START EXCERPT TO READ
What I CAN do is continue writing my own little engine... and learn from it, but I feel it is a waste of time when there are other wonderful engines out there and I can get straight to business...
Quote:Original post by llama9000
For a Java specific 2D engine, I'd say go for GTGE (http://www.goldenstudios.or.id/products/GTGE/). Has plenty of tutorials/samples, and an active forum.

I've worked on a similar game on GTGE and it only took a day to do it, it's quite pleasant actually :)


I've already tried using GTGE and to tell you the truth I wasn't very happy with the guy's documentation and tutorials...
Quote:Original post by ShotgunNinja
Whoa, someone beat me to posting about Torque? WTF!

EDIT: More praise about the Torque Engine: It is a very good system for beginners, and offers good server architecture. I like it, so it can't be half bad.


Hey :)
It seems like someone HAS beat you...
...anywho, isn't Torque an overkill for me? I am not currently interested in making a 3D game... I need a fair 2D engine maybe with hardware accelarated 2D graphics...
Another question:

Is JOGRE the Java equivelant of OGRE?
Quote:Original post by Warlax
Quote:Original post by ShotgunNinja
Whoa, someone beat me to posting about Torque? WTF!

EDIT: More praise about the Torque Engine: It is a very good system for beginners, and offers good server architecture. I like it, so it can't be half bad.


Hey :)
It seems like someone HAS beat you...
...anywho, isn't Torque an overkill for me? I am not currently interested in making a 3D game... I need a fair 2D engine maybe with hardware accelarated 2D graphics...


Well, 3D = 2+1D, no?
I started using Torque about two weeks ago, and spent most of this week building a UnitTest framework for TorqueScript.
I can't tell about how difficult it might be to do a 2D game in Torque, but the fact that I got the engine to fully initialize and show a startup screen using the scripts without ANY of the example scripts in just two evenings (spending one of those two evenings on some stupidity from my side) surely speaks for Torque.
STOP THE PLANET!! I WANT TO GET OFF!!
Quote:Original post by Warlax
Quote:Original post by ravyne2001
It sounds like you're probably over-engineering your new projects with all your new-found OOP knowlege. It's a very common pattern that, having just found out about the glories of OOP, to then apply them with such reckless abandon that the project becomes so obese and immovable as to discourage the author, yourself, from continuing it.

If you'd like to get things done now, then by all means find yourself a good, pre-built engine. It'll give you a good chance to learn what works and what doesn't from a stable platform.
END EXCERPT TO READ
*WORK REQUEST A:*
List each distinct username that follows the words "Original post by" in the forum thread about game engines, in order of first appearance.
*WORK REQUEST B:*
Repeat the forum thread about game engines word for word from "Quote:Original post by llama9000" to "documentation and tutorials...".
*WORK REQUEST C:*
Write what comes next in the forum thread about game engines, picking up after its final sentence.
START STORED DATA
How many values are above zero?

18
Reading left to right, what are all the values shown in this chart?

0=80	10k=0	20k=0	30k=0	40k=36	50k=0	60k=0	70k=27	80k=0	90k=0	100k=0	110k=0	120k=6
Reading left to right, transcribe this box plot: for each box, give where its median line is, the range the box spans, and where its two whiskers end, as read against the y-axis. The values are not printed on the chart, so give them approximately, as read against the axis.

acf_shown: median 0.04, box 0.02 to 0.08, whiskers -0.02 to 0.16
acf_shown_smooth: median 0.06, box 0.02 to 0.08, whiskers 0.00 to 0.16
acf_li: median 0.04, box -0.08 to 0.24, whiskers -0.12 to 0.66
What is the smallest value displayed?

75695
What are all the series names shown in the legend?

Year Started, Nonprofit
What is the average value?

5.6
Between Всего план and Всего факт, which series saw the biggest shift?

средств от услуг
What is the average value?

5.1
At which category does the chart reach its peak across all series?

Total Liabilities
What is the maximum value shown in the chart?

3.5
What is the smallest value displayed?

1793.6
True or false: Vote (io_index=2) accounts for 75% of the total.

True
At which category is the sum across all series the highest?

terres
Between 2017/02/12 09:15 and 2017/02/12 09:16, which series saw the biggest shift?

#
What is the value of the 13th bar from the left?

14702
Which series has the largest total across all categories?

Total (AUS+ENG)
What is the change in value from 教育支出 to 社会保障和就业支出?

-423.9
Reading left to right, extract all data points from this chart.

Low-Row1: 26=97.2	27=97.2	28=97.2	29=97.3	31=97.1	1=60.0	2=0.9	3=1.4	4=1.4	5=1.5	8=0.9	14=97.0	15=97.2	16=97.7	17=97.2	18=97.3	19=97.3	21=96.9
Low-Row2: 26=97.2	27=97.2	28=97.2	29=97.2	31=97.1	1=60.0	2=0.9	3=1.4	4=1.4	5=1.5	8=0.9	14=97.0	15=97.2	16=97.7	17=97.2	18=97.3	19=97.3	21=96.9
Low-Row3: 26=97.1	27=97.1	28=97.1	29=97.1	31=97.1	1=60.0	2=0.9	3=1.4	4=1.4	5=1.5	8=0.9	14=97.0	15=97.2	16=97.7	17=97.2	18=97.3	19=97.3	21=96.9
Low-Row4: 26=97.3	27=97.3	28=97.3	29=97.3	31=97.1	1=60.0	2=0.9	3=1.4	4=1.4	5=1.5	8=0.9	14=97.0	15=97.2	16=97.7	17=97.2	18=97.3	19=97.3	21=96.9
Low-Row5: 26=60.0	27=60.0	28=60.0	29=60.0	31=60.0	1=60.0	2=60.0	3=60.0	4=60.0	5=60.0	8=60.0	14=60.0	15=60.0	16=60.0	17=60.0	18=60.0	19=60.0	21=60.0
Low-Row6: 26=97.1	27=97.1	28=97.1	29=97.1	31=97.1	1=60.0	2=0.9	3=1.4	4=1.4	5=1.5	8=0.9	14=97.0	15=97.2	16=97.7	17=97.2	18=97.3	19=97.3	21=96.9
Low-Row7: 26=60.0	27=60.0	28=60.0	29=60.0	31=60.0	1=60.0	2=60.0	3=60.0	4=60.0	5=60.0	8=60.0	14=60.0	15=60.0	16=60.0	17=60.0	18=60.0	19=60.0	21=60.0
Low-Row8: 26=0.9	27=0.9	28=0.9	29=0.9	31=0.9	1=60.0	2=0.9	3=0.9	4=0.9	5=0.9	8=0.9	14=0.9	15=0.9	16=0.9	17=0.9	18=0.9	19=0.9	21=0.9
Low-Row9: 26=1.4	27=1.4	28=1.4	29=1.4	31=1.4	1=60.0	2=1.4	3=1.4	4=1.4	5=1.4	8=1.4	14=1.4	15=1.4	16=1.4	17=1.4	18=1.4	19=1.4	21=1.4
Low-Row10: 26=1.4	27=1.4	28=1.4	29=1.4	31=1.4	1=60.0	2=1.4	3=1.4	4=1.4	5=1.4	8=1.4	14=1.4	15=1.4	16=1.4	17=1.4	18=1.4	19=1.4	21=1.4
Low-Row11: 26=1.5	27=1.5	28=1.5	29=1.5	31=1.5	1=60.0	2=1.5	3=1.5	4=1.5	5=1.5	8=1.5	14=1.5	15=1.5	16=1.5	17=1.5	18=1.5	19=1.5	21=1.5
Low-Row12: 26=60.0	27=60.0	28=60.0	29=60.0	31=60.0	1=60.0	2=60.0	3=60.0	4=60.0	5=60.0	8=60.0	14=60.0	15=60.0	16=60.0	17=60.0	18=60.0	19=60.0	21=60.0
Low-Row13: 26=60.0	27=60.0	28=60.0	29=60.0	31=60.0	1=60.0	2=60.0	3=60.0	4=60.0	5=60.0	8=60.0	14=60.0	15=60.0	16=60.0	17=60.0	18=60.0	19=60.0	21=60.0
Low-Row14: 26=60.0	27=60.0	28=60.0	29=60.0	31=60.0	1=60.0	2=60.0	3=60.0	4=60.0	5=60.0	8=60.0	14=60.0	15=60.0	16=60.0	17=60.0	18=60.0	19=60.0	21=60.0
END STORED DATA
*ANSWER A:*
llama9000
ShotgunNinja
Warlax
ravyne2001

*ANSWER B:*
Quote:Original post by llama9000
For a Java specific 2D engine, I'd say go for GTGE (http://www.goldenstudios.or.id/products/GTGE/). Has plenty of tutorials/samples, and an active forum.

I've worked on a similar game on GTGE and it only took a day to do it, it's quite pleasant actually :)


I've already tried using GTGE and to tell you the truth I wasn't very happy with the guy's documentation and tutorials...

*ANSWER C:*
However, I'd also recomend that you take your OOP knowlege one step further and apply it to studying up on good design practices and patterns. Once you've got that under your belt, and have been through a couple completed game projects, you ought to have enough understanding to complete a decent first-pass at your own game engine.

Good luck!


This is very critical of me, but I think you're hitting the spot more or less - you should consider providing psychotherpay :)

Thank you for your honest post - Yes, I believe you are right... my "new-found" OOP (found one year ago) IS kinda what is driving me around... And it is also what stops me when projects become to large to handle... but I truly believe that proper documentation methods and following a design document would save me from that mess... and I am learning, the stuff I am currently writing is way more simple and well organized than what I started to write months ago... it's improving...

What I CAN do is continue writing my own little engine... and learn from it, but I feel it is a waste of time when there are other wonderful engines out there and I can get straight to business...


Surely it was meant as constructive criticism [wink]

The fact is this: Nearly everyone goes through this stage at some point in their programming journey. It boils down to the fact that for most people the natural progression is to learn about OOP, and what it looks like, before we learn to apply it intelligently. This is par for the course, even in most college curriculum.

The rare few who avoid it are either have a natural ability for developing well structured systems, or had the benefit of learning good design practices before learning OOP in any specific language.